Family Feud Leads to Split
Their father died in 1959, and Robert, the extrovert and more gifted marketer of the two brothers, began taking trips to Europe to study winemaking techniques. It was a time when the U.S. was falling in love with French food and, along with Julia Child, Mondavi became an evangelist for the idea that food and wine were at the heart of the good life.
Mondavi's ambitions for Charles Krug were not shared by his mother and brother, Peter, however. In 1965 a family feud erupted, leading Mondavi to start his own winery five miles down the road from Charles Krug the following year, and to a sensational court battle in 1976 that created a decades-long split between the brilliant pitchman, Robert, and his introverted younger brother, Peter.
Meanwhile, the Robert Mondavi Winery gained the nickname "Mondavi University" because it was producing some of the country's finest winemakers, including the two who created the winning wines in the famous "Judgment of Paris" tasting of 1976 when French judges chose California wines above their nation's Grand Cru.
California's Moment in the Sun
Two years later another watershed moment occurred in the world's perception of U.S. wines: The Baron Philippe de Rothschild suggested a joint venture between his wine company and the Robert Mondavi Winery.

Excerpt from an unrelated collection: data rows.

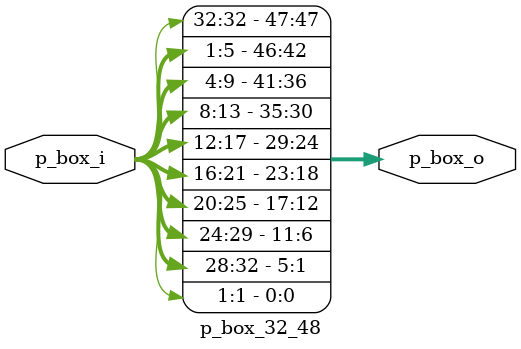
<source format=v>
module p_box_32_48 (
    input [1:32] p_box_i,
    output [1:48] p_box_o 
);
    //expands input to fiestel function to be XORed with sub-key
    assign p_box_o[1] = p_box_i[32];
    assign p_box_o[2] = p_box_i[1];
    assign p_box_o[3] = p_box_i[2];
    assign p_box_o[4] = p_box_i[3];
    assign p_box_o[5] = p_box_i[4];
    assign p_box_o[6] = p_box_i[5];
    assign p_box_o[7] = p_box_i[4];
    assign p_box_o[8] = p_box_i[5];
    assign p_box_o[9] = p_box_i[6];
    assign p_box_o[10] = p_box_i[7];
    assign p_box_o[11] = p_box_i[8];
    assign p_box_o[12] = p_box_i[9];
    assign p_box_o[13] = p_box_i[8];
    assign p_box_o[14] = p_box_i[9];
    assign p_box_o[15] = p_box_i[10];
    assign p_box_o[16] = p_box_i[11];
    assign p_box_o[17] = p_box_i[12];
    assign p_box_o[18] = p_box_i[13];
    assign p_box_o[19] = p_box_i[12];
    assign p_box_o[20] = p_box_i[13];
    assign p_box_o[21] = p_box_i[14];
    assign p_box_o[22] = p_box_i[15];
    assign p_box_o[23] = p_box_i[16];
    assign p_box_o[24] = p_box_i[17];
    assign p_box_o[25] = p_box_i[16];
    assign p_box_o[26] = p_box_i[17];
    assign p_box_o[27] = p_box_i[18];
    assign p_box_o[28] = p_box_i[19];
    assign p_box_o[29] = p_box_i[20];
    assign p_box_o[30] = p_box_i[21];
    assign p_box_o[31] = p_box_i[20];
    assign p_box_o[32] = p_box_i[21];
    assign p_box_o[33] = p_box_i[22];
    assign p_box_o[34] = p_box_i[23];
    assign p_box_o[35] = p_box_i[24];
    assign p_box_o[36] = p_box_i[25];
    assign p_box_o[37] = p_box_i[24];
    assign p_box_o[38] = p_box_i[25];
    assign p_box_o[39] = p_box_i[26];
    assign p_box_o[40] = p_box_i[27];
    assign p_box_o[41] = p_box_i[28];
    assign p_box_o[42] = p_box_i[29];
    assign p_box_o[43] = p_box_i[28];
    assign p_box_o[44] = p_box_i[29];
    assign p_box_o[45] = p_box_i[30];
    assign p_box_o[46] = p_box_i[31];
    assign p_box_o[47] = p_box_i[32];
    assign p_box_o[48] = p_box_i[1];
endmodule

</source>
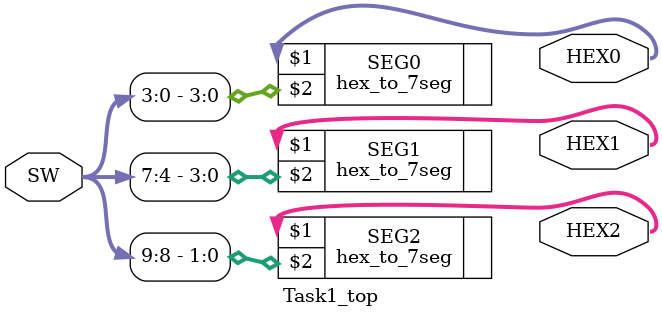
<source format=v>
module Task1_top (
	SW,
	HEX0,
	HEX1,
	HEX2
	);
	input	[9:0] SW;
	output[6:0] HEX0;
	output[6:0] HEX1;
	output[6:0] HEX2;
	
	hex_to_7seg	SEG0 (HEX0, SW[3:0]);
	hex_to_7seg	SEG1 (HEX1, SW[7:4]);
	hex_to_7seg	SEG2 (HEX2, SW[9:8]);
	
endmodule

</source>
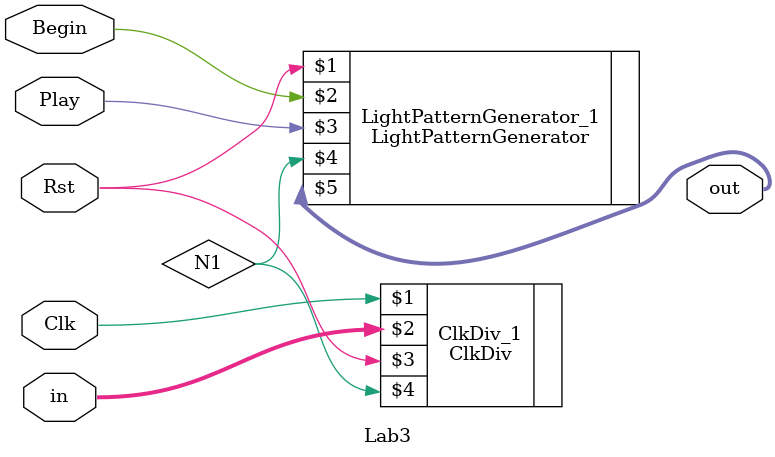
<source format=v>
`timescale 1ns / 1ns


module Lab3(Clk, in, Rst, Play, Begin, out);
    input Clk, Rst, Play, Begin;
    input [3:0] in;
    output [7:0] out;
    wire N1;

    ClkDiv ClkDiv_1(Clk, in, Rst, N1);
    //ButtonSync ButtonSync_1(Play, N1, PlayOut);
    LightPatternGenerator LightPatternGenerator_1(Rst, Begin, Play, N1, out);
    
endmodule

</source>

The result was Opus One, a super-premium priced wine that proved Napa Valley bottles could take their place alongside those from Bordeaux as the world's finest.
Robert Mondavi Winery led a new wine and food culture that leapfrogged from America's coastal cities to the heartland, emphasizing education and becoming a pioneer in lifestyle marketing. Mondavi staged concerts in the vineyards and, with his second wife, Margrit Biever, hosted a "Great Chefs" program that brought many of the world's culinary stars to California.
As his own father had before him, Mondavi wanted his two sons, Michael and Timothy, to work in the family business. But, in a repetition of the family pattern, the siblings did not always get along with each other or their demanding father. When the Mondavis took their company public on NASDAQ in 1993, problems in the family were evident even as it expanded to five continents.
Global competition intensified. As joint ventures in Chile and with Walt Disney (DIS) developed, fault lines in the family-controlled business deepened. Robert Mondavi publicly criticized his sons' leadership of the company and, in early 2004, his heir apparent, his eldest son Michael, was ousted from the business.
Making Good on His Pledges
Robert Mondavi did not want to sell Robert Mondavi Corp., but the falling price of the company's shares for a time put in jeopardy his ability to fulfill large philanthropic gifts he had promised. Ultimately, the forced sale of the company to Constellation Brands (STZ) in late 2004 netted him around $70 million, allowing him to make good on his pledges to the University of California at Davis, to Copia: The American Center for Wine, Food and the Arts, which he had founded, and to Stanford University.
The sale meant Mondavi was out of the wine business for the first time in more than half a century. But true to his and his family's tradition of resiliency, he, his wife, Margrit, his younger son, Timothy, and his daughter Marcia started a new wine, Continuum, which was released this spring to critical acclaim.
"It'll take another 10 or 15 years to determine his legacy," his eldest son, Michael, who has started his own business with his son and daughter, said last year. His father, he recalled, was always "very passionate that we [in California] have the soil, the climate, the grape varieties to make some of the best wines in the world. By God, somebody's going to do it, so we're going to do it."